- Work instruction
Your task is to transcribe the entries exactly.

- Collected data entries
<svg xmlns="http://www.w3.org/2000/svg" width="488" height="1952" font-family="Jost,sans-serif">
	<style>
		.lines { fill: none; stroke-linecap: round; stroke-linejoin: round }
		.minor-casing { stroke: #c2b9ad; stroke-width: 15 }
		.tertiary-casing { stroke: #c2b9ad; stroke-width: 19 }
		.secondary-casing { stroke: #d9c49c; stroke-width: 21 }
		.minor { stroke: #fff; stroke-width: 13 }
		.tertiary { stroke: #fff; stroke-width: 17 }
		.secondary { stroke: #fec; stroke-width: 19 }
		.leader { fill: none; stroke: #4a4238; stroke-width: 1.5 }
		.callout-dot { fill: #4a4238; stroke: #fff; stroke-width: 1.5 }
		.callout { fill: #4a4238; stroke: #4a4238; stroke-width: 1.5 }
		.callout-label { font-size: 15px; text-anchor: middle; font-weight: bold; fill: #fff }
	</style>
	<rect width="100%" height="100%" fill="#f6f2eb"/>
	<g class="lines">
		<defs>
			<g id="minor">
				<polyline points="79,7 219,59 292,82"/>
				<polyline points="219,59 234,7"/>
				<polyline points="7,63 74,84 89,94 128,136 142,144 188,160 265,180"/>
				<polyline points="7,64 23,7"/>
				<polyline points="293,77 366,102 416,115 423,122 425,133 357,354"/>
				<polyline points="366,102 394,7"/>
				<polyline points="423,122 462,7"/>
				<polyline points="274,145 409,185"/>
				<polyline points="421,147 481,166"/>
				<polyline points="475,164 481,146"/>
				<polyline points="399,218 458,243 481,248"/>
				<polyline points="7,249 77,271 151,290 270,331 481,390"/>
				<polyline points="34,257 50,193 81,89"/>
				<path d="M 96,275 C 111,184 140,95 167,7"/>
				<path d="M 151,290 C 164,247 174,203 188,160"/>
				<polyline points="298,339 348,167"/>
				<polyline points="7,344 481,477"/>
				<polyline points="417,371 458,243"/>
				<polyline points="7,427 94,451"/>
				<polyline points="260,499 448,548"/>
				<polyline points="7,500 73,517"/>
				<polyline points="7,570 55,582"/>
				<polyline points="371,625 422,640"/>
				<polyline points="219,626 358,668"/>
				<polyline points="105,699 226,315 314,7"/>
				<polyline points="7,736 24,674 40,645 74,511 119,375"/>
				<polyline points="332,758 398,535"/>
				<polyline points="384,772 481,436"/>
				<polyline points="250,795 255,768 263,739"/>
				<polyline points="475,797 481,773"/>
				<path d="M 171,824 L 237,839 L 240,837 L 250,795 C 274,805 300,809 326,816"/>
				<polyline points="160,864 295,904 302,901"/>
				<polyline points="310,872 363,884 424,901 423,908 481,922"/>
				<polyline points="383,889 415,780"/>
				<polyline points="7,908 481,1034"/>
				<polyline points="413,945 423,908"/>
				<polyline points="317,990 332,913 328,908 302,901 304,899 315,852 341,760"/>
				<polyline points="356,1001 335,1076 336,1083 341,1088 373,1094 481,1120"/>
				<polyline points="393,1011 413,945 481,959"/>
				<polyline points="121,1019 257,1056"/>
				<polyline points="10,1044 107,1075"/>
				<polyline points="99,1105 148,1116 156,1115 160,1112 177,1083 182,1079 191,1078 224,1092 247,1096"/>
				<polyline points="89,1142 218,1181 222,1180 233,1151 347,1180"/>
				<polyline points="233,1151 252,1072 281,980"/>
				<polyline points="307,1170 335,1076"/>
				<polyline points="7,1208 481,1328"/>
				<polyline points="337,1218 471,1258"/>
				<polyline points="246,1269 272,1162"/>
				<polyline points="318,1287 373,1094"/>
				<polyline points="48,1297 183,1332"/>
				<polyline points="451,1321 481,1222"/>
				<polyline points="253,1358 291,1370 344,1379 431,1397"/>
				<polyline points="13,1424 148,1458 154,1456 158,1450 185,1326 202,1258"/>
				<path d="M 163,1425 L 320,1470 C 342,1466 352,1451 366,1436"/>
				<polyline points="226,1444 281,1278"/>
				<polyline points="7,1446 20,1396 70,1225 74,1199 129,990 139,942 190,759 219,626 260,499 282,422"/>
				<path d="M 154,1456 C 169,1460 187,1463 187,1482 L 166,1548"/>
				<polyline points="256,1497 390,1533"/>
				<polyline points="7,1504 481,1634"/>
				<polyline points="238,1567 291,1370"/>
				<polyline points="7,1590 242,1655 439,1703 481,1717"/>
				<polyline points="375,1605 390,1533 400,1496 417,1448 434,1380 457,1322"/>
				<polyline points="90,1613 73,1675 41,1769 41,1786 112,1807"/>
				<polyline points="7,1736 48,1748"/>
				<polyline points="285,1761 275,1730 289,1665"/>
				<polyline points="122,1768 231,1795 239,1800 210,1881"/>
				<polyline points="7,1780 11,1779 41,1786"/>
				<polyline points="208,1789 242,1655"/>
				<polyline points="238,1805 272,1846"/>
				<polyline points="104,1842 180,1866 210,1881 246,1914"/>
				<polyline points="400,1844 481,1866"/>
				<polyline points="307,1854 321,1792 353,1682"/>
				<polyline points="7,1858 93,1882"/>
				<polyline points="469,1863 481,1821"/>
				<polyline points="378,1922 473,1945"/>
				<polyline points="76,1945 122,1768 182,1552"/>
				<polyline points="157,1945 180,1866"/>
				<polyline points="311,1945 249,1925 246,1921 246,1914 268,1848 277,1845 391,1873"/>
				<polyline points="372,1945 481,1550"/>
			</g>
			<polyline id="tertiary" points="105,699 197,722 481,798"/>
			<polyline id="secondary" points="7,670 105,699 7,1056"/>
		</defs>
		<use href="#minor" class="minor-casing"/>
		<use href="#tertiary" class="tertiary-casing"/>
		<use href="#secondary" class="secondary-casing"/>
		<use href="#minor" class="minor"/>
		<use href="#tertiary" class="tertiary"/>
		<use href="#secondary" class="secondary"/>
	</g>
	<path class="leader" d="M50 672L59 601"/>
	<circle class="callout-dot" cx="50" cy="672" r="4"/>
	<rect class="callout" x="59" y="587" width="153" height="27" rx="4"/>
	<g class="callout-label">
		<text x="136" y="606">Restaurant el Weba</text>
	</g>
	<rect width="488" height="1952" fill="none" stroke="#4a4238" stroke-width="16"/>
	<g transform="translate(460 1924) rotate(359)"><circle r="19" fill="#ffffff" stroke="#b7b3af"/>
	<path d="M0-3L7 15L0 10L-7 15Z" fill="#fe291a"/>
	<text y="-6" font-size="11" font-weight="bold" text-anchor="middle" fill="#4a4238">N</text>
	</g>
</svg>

- The completed task
<svg xmlns="http://www.w3.org/2000/svg" width="488" height="1952" font-family="Jost,sans-serif">
	<style>
		.lines { fill: none; stroke-linecap: round; stroke-linejoin: round }
		.minor-casing { stroke: #c2b9ad; stroke-width: 15 }
		.tertiary-casing { stroke: #c2b9ad; stroke-width: 19 }
		.secondary-casing { stroke: #d9c49c; stroke-width: 21 }
		.minor { stroke: #fff; stroke-width: 13 }
		.tertiary { stroke: #fff; stroke-width: 17 }
		.secondary { stroke: #fec; stroke-width: 19 }
		.leader { fill: none; stroke: #4a4238; stroke-width: 1.5 }
		.callout-dot { fill: #4a4238; stroke: #fff; stroke-width: 1.5 }
		.callout { fill: #4a4238; stroke: #4a4238; stroke-width: 1.5 }
		.callout-label { font-size: 15px; text-anchor: middle; font-weight: bold; fill: #fff }
	</style>
	<rect width="100%" height="100%" fill="#f6f2eb"/>
	<g class="lines">
		<defs>
			<g id="minor">
				<polyline points="79,7 219,59 292,82"/>
				<polyline points="219,59 234,7"/>
				<polyline points="7,63 74,84 89,94 128,136 142,144 188,160 265,180"/>
				<polyline points="7,64 23,7"/>
				<polyline points="293,77 366,102 416,115 423,122 425,133 357,354"/>
				<polyline points="366,102 394,7"/>
				<polyline points="423,122 462,7"/>
				<polyline points="274,145 409,185"/>
				<polyline points="421,147 481,166"/>
				<polyline points="475,164 481,146"/>
				<polyline points="399,218 458,243 481,248"/>
				<polyline points="7,249 77,271 151,290 270,331 481,390"/>
				<polyline points="34,257 50,193 81,89"/>
				<path d="M 96,275 C 111,184 140,95 167,7"/>
				<path d="M 151,290 C 164,247 174,203 188,160"/>
				<polyline points="298,339 348,167"/>
				<polyline points="7,344 481,477"/>
				<polyline points="417,371 458,243"/>
				<polyline points="7,427 94,451"/>
				<polyline points="260,499 448,548"/>
				<polyline points="7,500 73,517"/>
				<polyline points="7,570 55,582"/>
				<polyline points="371,625 422,640"/>
				<polyline points="219,626 358,668"/>
				<polyline points="105,699 226,315 314,7"/>
				<polyline points="7,736 24,674 40,645 74,511 119,375"/>
				<polyline points="332,758 398,535"/>
				<polyline points="384,772 481,436"/>
				<polyline points="250,795 255,768 263,739"/>
				<polyline points="475,797 481,773"/>
				<path d="M 171,824 L 237,839 L 240,837 L 250,795 C 274,805 300,809 326,816"/>
				<polyline points="160,864 295,904 302,901"/>
				<polyline points="310,872 363,884 424,901 423,908 481,922"/>
				<polyline points="383,889 415,780"/>
				<polyline points="7,908 481,1034"/>
				<polyline points="413,945 423,908"/>
				<polyline points="317,990 332,913 328,908 302,901 304,899 315,852 341,760"/>
				<polyline points="356,1001 335,1076 336,1083 341,1088 373,1094 481,1120"/>
				<polyline points="393,1011 413,945 481,959"/>
				<polyline points="121,1019 257,1056"/>
				<polyline points="10,1044 107,1075"/>
				<polyline points="99,1105 148,1116 156,1115 160,1112 177,1083 182,1079 191,1078 224,1092 247,1096"/>
				<polyline points="89,1142 218,1181 222,1180 233,1151 347,1180"/>
				<polyline points="233,1151 252,1072 281,980"/>
				<polyline points="307,1170 335,1076"/>
				<polyline points="7,1208 481,1328"/>
				<polyline points="337,1218 471,1258"/>
				<polyline points="246,1269 272,1162"/>
				<polyline points="318,1287 373,1094"/>
				<polyline points="48,1297 183,1332"/>
				<polyline points="451,1321 481,1222"/>
				<polyline points="253,1358 291,1370 344,1379 431,1397"/>
				<polyline points="13,1424 148,1458 154,1456 158,1450 185,1326 202,1258"/>
				<path d="M 163,1425 L 320,1470 C 342,1466 352,1451 366,1436"/>
				<polyline points="226,1444 281,1278"/>
				<polyline points="7,1446 20,1396 70,1225 74,1199 129,990 139,942 190,759 219,626 260,499 282,422"/>
				<path d="M 154,1456 C 169,1460 187,1463 187,1482 L 166,1548"/>
				<polyline points="256,1497 390,1533"/>
				<polyline points="7,1504 481,1634"/>
				<polyline points="238,1567 291,1370"/>
				<polyline points="7,1590 242,1655 439,1703 481,1717"/>
				<polyline points="375,1605 390,1533 400,1496 417,1448 434,1380 457,1322"/>
				<polyline points="90,1613 73,1675 41,1769 41,1786 112,1807"/>
				<polyline points="7,1736 48,1748"/>
				<polyline points="285,1761 275,1730 289,1665"/>
				<polyline points="122,1768 231,1795 239,1800 210,1881"/>
				<polyline points="7,1780 11,1779 41,1786"/>
				<polyline points="208,1789 242,1655"/>
				<polyline points="238,1805 272,1846"/>
				<polyline points="104,1842 180,1866 210,1881 246,1914"/>
				<polyline points="400,1844 481,1866"/>
				<polyline points="307,1854 321,1792 353,1682"/>
				<polyline points="7,1858 93,1882"/>
				<polyline points="469,1863 481,1821"/>
				<polyline points="378,1922 473,1945"/>
				<polyline points="76,1945 122,1768 182,1552"/>
				<polyline points="157,1945 180,1866"/>
				<polyline points="311,1945 249,1925 246,1921 246,1914 268,1848 277,1845 391,1873"/>
				<polyline points="372,1945 481,1550"/>
			</g>
			<polyline id="tertiary" points="105,699 197,722 481,798"/>
			<polyline id="secondary" points="7,670 105,699 7,1056"/>
		</defs>
		<use href="#minor" class="minor-casing"/>
		<use href="#tertiary" class="tertiary-casing"/>
		<use href="#secondary" class="secondary-casing"/>
		<use href="#minor" class="minor"/>
		<use href="#tertiary" class="tertiary"/>
		<use href="#secondary" class="secondary"/>
	</g>
	<path class="leader" d="M50 672L59 601"/>
	<circle class="callout-dot" cx="50" cy="672" r="4"/>
	<rect class="callout" x="59" y="587" width="153" height="27" rx="4"/>
	<g class="callout-label">
		<text x="136" y="606">Restaurant el Weba</text>
	</g>
	<rect width="488" height="1952" fill="none" stroke="#4a4238" stroke-width="16"/>
	<g transform="translate(460 1924) rotate(359)"><circle r="19" fill="#ffffff" stroke="#b7b3af"/>
	<path d="M0-3L7 15L0 10L-7 15Z" fill="#fe291a"/>
	<text y="-6" font-size="11" font-weight="bold" text-anchor="middle" fill="#4a4238">N</text>
	</g>
</svg>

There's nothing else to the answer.